Sweden set to become NATOs 32nd member as PM visits
Sweden set to become NATOs 32nd member as PM visits

Sweden set to become NATO’s 32nd member as PM visits Washington

WASHINGTON/STOCKHOLM (Reuters) -Sweden is expected to formally join NATO in Washington on Thursday, two years after Russia’s invasion of Ukraine forced a complete rethink of its national security policy and the realisation the alliance offered the best guarantee of safety.

Swedish Prime Minister Ulf Kristersson is in Washington to hand over the final documentation, with the White House saying in a statement ahead of President Joe Biden’s State of the Union Address that Sweden would join on Thursday.

“Having Sweden as a NATO Ally will make the United States and our Allies even safer,” the statement said.

Kristersson said NATO Secretary General Jens Stoltenberg had informed him that Sweden had been formally invited to join after all member states accepted the country’s accession protocol.

“Sweden will soon be NATO’s 32nd member,” he said on X.

The Swedish government said separately it would take the formal decision for the country to join NATO on Thursday.

For NATO, the accession of Sweden and Finland – which shares a 1,340 km border with Russia – is the most significant expansion for decades. It is also a blow for Russian President Vladimir Putin who has sought prevent any further strengthening of the alliance.

Sweden will benefit from the alliance’s common defence guarantee under which an attack on one member is regarded as an attack on all.

“We have to face the world as it is not how we sometimes wish it were,” Kristersson said after Hungary became the last NATO member to ratify Sweden’s accession last week.

Sweden adds cutting-edge submarines and a sizable fleet of domestically produced Gripen fighter jets to NATO forces and would be a crucial link between the Atlantic and Baltic.

Russia has threatened to take unspecified “political and military-technical counter-measures” in response to Sweden’s move.

While Stockholm has been drawing ever closer to NATO over the last two decades, membership marks a clear break with the past, when for more than 200 years, Sweden avoided military alliances and adopted a neutral stance in times of war.

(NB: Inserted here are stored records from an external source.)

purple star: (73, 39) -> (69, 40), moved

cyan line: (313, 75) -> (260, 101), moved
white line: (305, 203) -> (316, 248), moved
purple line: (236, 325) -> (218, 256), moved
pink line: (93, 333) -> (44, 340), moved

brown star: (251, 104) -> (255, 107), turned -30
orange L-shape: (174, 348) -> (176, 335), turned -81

After World War Two, it built an international reputation as a champion of human rights, and when the Soviet Union collapsed in 1991, successive governments have pared back military spending.

As recently as 2021, its defence minister had rejected NATO membership, only for the then-Social Democrat government to apply, alongside neighbour Finland, just a few months later.

While Finland joined last year, Sweden was kept waiting as Turkey and Hungary, which both maintain cordial relations with Russia, delayed ratifying Sweden’s accession.

Turkey approved Sweden’s application in January.

Hungary delayed its move until Kristersson made a goodwill visit to Budapest on Feb. 23, where the two countries agreed a fighter jet deal.